Clove holds a 53 percent win rate in Patch 12.08 with a 14 percent pick rate — the highest combination of both metrics in the current controller category. That data matters beyond tier list discussions. It represents a shift in what the controller role actually requires at ranked level, and it is reshaping how Valorant coaches teach controller fundamentals to players who learned the role on Omen, Brimstone, or old-school Viper.

The reason Clove has redefined controller expectations is mechanical: her Ruse ability places smokes that can be activated after she dies. In a ranked environment where the controller is frequently the first player eliminated on an execute, this eliminates one of the most common failure points in standard smoke-dependent site entries.

Most teams lose an execute not because the duelist missed the angle, but because the controller died before deploying utility and the entry collapsed without vision cover. Clove removes that failure point by design.

Patch 12.05 hit Clove with meaningful nerfs — cutting the post-death Ruse duration from 14 seconds down to 6 — but she has remained at the top of the controller tier list because the core identity of the kit is intact. What the nerf changed is the discipline required.

Players who were deploying post-death smokes carelessly and getting extended value almost by default now need to smoke before engaging, communicate the window with teammates immediately, and understand that six seconds is just enough time to delay a push, not hold a site independently.

That precision requirement is exactly what Valorant coaches teach controller players about utility discipline regardless of which agent they are running — the nerf just made the lesson more visible in the data.

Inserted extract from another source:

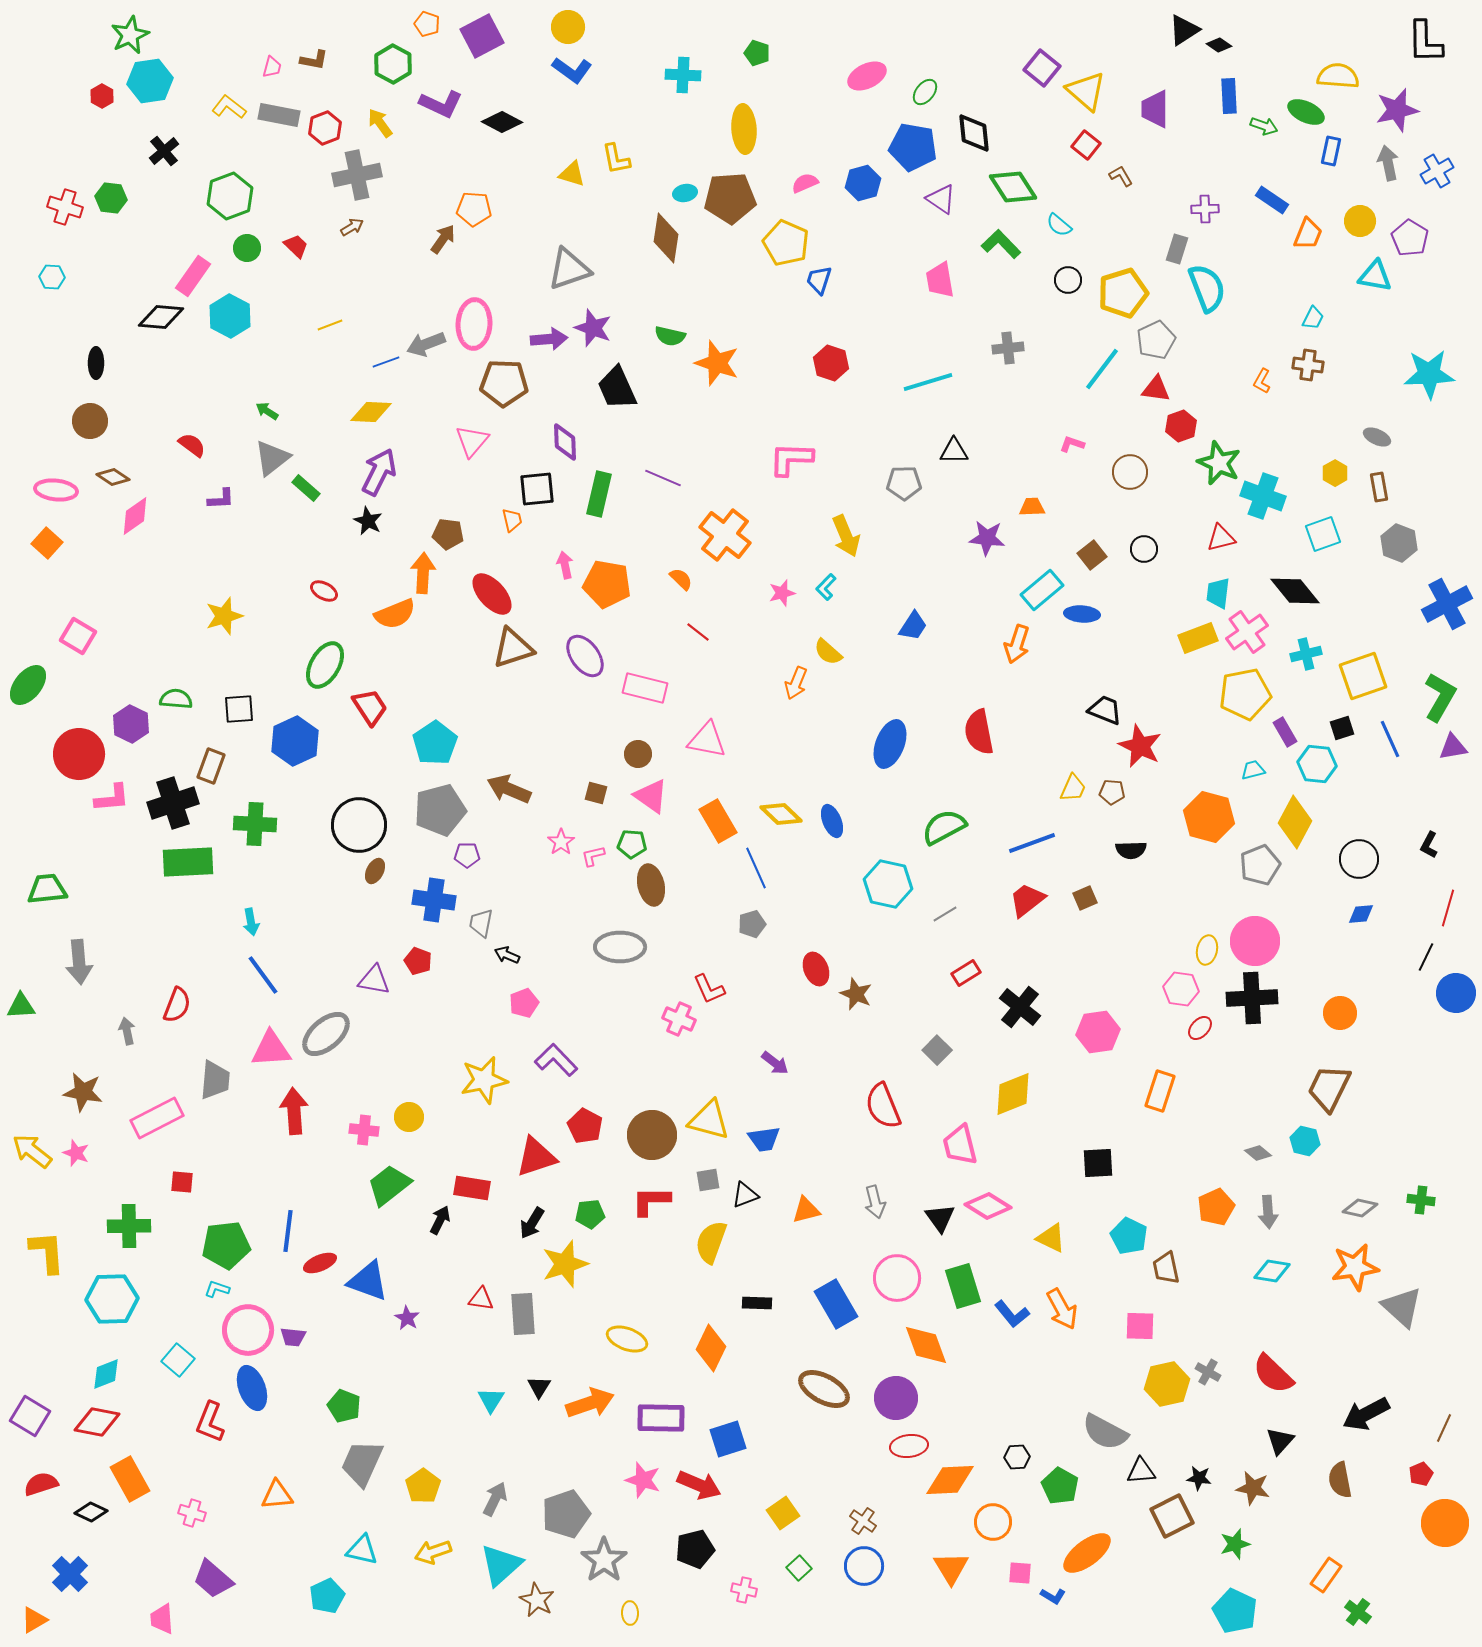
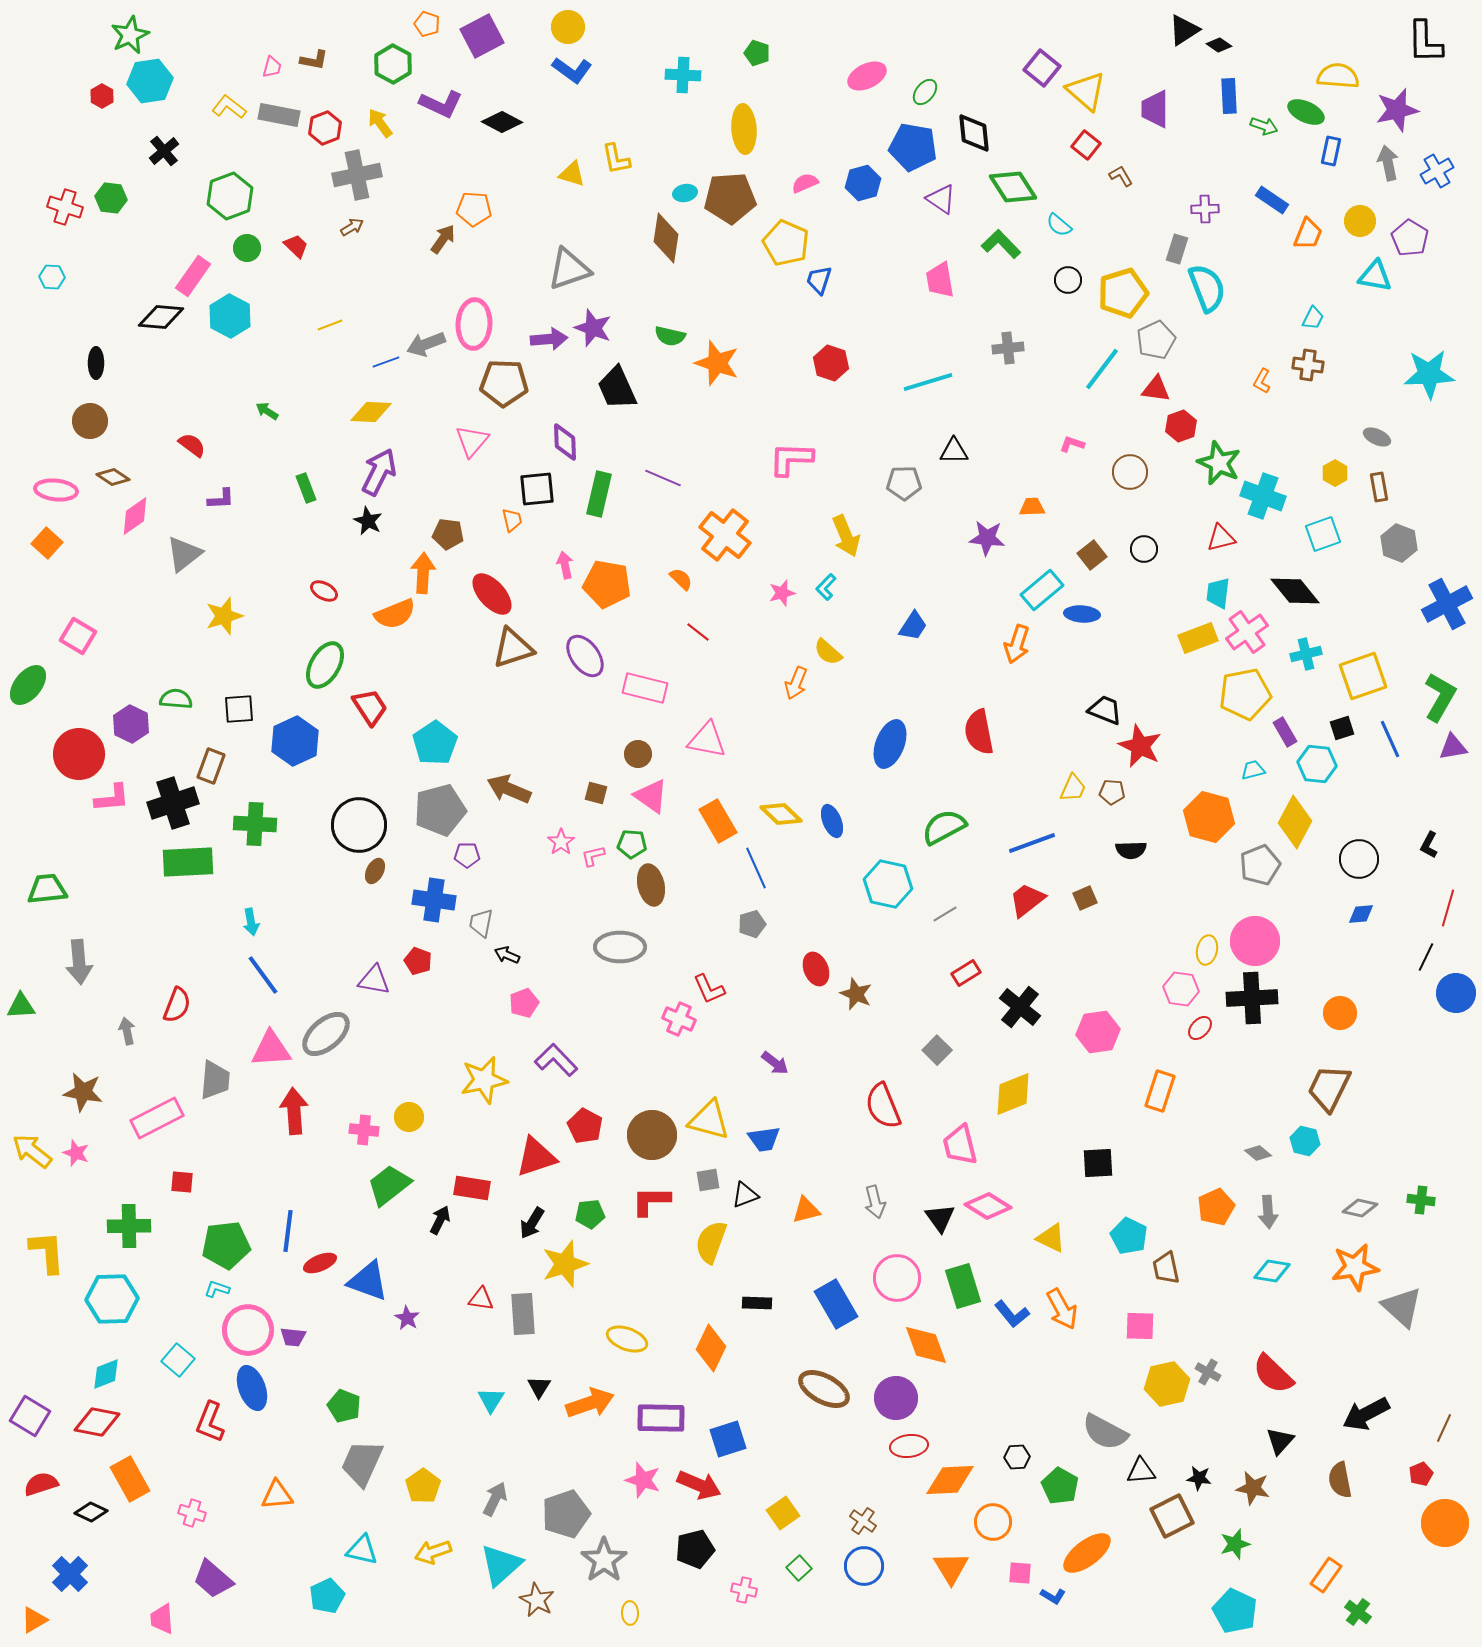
gray triangle at (272, 458): moved 88 px left, 96 px down
green rectangle at (306, 488): rotated 28 degrees clockwise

The arrival of Miks in Act 2 of Season 2026 added a new dimension to the controller conversation. Riot positioned Miks as the team-oriented counterpart to Clove’s more solo-carry style, with a kit that heals, buffs, and disrupts audio alongside standard smokes. Double-controller compositions featuring both agents have already started appearing in high-elo ranked games and in VCT experimentation.

For coaches, this creates a new teaching challenge: students who were just getting comfortable with Clove’s post-death smoke discipline now need to understand when a Miks pairing creates more value than a solo controller setup. That conversation is about team composition reading, not individual mechanics — and it is one of the deeper layers that separates coached players from uncoached ones in the current meta.